Selon Nasser, la part du marché de son entreprise peut couvrir, à elle seule, les trois quarts des besoins du marché local, si elle atteint sa capacité de production maximale. Cela est surtout lié à la disponibilité des approvisionnements en gaz naturel, dont la pénurie pèse sur l’industrie des engrais depuis quelque temps. Le gaz naturel est un composant majeur de l’industrie des engrais avec entre 70% et 75% du coût de production. Le gouvernement a élevé le prix du gaz pour les usines des engrais, de 3 dollars par million d’unités thermiques britanniques (BTU) à 4 dollars en 2012, puis à 4,5 dollars en juillet dernier. Pour les sociétés publiques, la seule solution pour arrêter leurs pertes est la hausse des prix (voir enc.).
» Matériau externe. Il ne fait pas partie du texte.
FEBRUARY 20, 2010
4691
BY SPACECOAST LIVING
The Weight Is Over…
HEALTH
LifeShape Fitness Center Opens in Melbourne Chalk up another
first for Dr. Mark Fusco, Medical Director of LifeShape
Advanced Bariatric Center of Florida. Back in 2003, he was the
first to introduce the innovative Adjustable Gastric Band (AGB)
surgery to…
Le gouvernement est accusé de favoriser le cartel des producteurs privés au détriment du secteur public. « Si le gouvernement cherche vraiment à appliquer les règles du marché, il ne doit pas différencier entre le secteur privé de public », dit Réda Issa, économiste. Il appelle le gouvernement à permettre aux entreprises publiques de fixer elles-mêmes les prix, de façon à devenir profitable. En revanche, l’Etat doit prendre en charge la subvention des paysans au lieu de faire porter cette charge aux entreprises publiques. Il rappelle que les secteurs privé et public reçoivent le gaz naturel au même prix, alors que les entreprises privées ont le droit d’exporter une bonne part de leur production à des prix considérablement élevés, par rapport aux prix locaux. En fait, au moins une entreprise privée obtient le gaz naturel à un prix considérablement inférieur au secteur privé .

Subventions de l'Etat : Une approche différente

Le système de subventions des engrais est plus sophistiqué que celui d’autres produits directement subventionnés par l’Etat, comme les produits pétroliers et le pain. Car le gouvernement fixe le prix des engrais mais ce sont les entreprises publiques productrices d’engrais qui en assument le coût de production. Dans les dépenses de l’Etat égyptien, il n’existe pas d’article pour la subvention des engrais, alors que les budgets des entreprises publiques ne font pas partie du budget de l’Etat. Le soutien, qu’elles sont obligées d’apporter aux paysans, intervient sous forme de pertes dans les budgets de ces entreprises qui couvrent en moyenne de 70 à 75% des besoins du marché local. Le reste est couvert par les entreprises privées qui, selon des accords avec le gouvernement, vendent un ratio de leur production sur le marché local aux prix fixés par le gouvernement. Mais contrairement au secteur public, elles ont le droit d’exporter la majeure partie de leur production aux prix internationaux.